- **PASSAGE FOR REVIEW**:
-- Opening Marker --

2016 News Releases
University dedicates butterfly garden for Bettye Myers
Jeff Robb shows butterflies to Professor Emerita Bettye Myers, left, and Chancellor Carine M. Feyten, right. Photo credit: Michael Modecki
The “butterfly effect” was in full bloom Thursday (Aug. 18), as the Texas Woman’s University campus, Board of Regents, Denton city and county officials and other community members gathered to dedicate TWU’s new butterfly garden in honor of Professor Emerita Bettye Meyers.
Board of Regents Vice Chair Anna Maria Farias, Professor Emerita Bettye Myers and TWU Board Chair Mary Pincoffs-Wilson attend the dedication of the Dr. Bettye Meyers Butterfly Garden. Photo credit: Michael Modecki
A passion for butterflies and Texas being the most important state for monarch butterflies led TWU History Professor Jeff Robb to the idea of partnering with fellow faculty in chemistry, biology and other departments to create a garden where students and the TWU and Denton communities can come together in planning, planting and monitoring to create a practical sustainability project.
The garden is named after Bettye Meyers, a Cornaro Professor of Kinesiology, who retired in August 2015 after 54 years of service to the university.
“The term ‘butterfly effect’ can apply both to the environment and influence of Bettye Myers, whose acts of kindness and services, both big and small, have had a ripple positive effect on the university, the Denton community and more,” said TWU Chancellor Carine M. Feyten, Ph.D.
Phase one of the garden project, which will attract and sustain monarchs and many other butterflies, bees and birds, will be on the grounds of the Ann Stuart Science Complex. Phase two will be a large "showcase garden" west of the Texas Pond on campus near the Little Chapel-in-the-Woods.

-- Closing Marker --

- **REQUIRED WORK**: Resume the news release on TWU's butterfly garden, starting right after its final sentence and keeping its style. The rows that come next are separate material from the news release.

- **DATA SHOWN**:
-- Opening Marker --

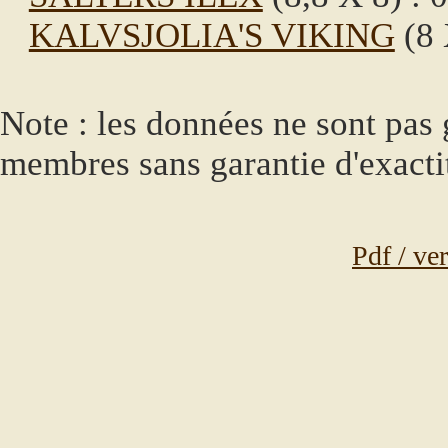
KALVSJOLIA'S VIKING
(8 
Note : les données ne sont pas g
membres sans garantie d'exacti
Pdf / ve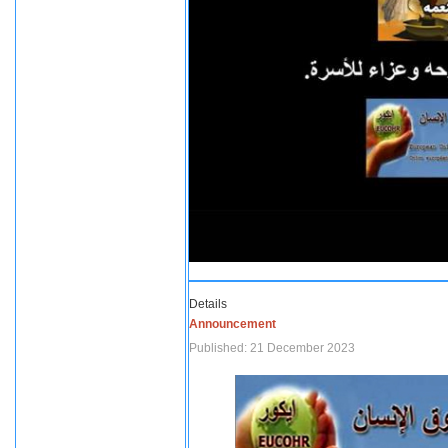
Details
Announcement
Published: 21 December 2023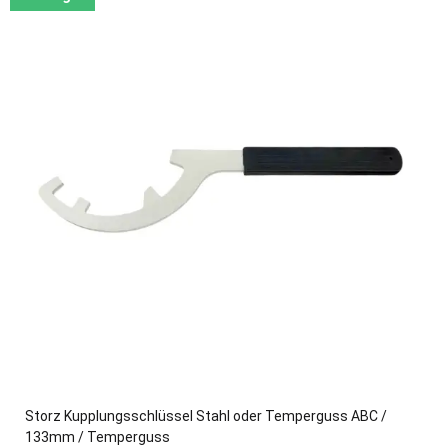
Storz Kupplungsschlüssel Stahl oder Temperguss ABC /
133mm / Temperguss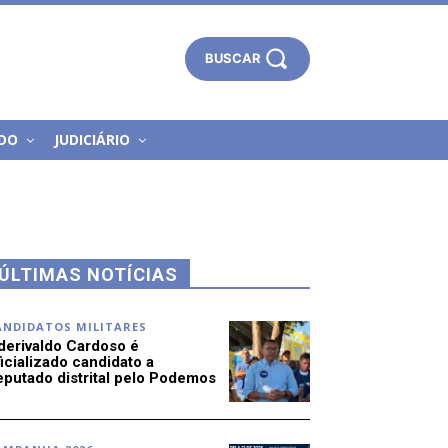
BUSCAR
DO
JUDICIÁRIO
ÚLTIMAS NOTÍCIAS
ANDIDATOS MILITARES
derivaldo Cardoso é
icializado candidato a
eputado distrital pelo Podemos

-- Closing Marker --

- **EXPECTED OUTPUT**:
According to Robb, The Dr. Bettye Myers Butterfly Garden at TWU will help restore monarch butterflies and other pollinators to promote sustainability and improve the environment to align with the university’s strategic initiatives and Chancellor Feyten’s call to action of “People, Profits and the Planet.”
Tickled pink, or perhaps “maroon,” by the honor, Myers said, “There’s nothing in a caterpillar that tells you you’re going to be a butterfly, so to have this garden named after me affirms my life’s calling to serve others and the community.”
The gardens will be an academic teaching tool that will use native plants to attract and support vital, yet dwindling, populations of insect pollinators; conserve water; and demonstrate how such projects can be developed effectively to respond to the prospects of a hotter and drier climate.
Monarchs are probably the most widely recognized of all butterflies, given their large size, bright orange color and famous fall migration that some of them make to Mexico, where they overwinter in colonies of up to 50 million individuals.
The numbers of this iconic species have declined by an estimated 90 percent as habitat has been lost through agricultural practices, urban expansion and cropland conversion. Populations of other insect pollinators, including other butterfly species, bees and beetles, also have declined significantly for the same reasons.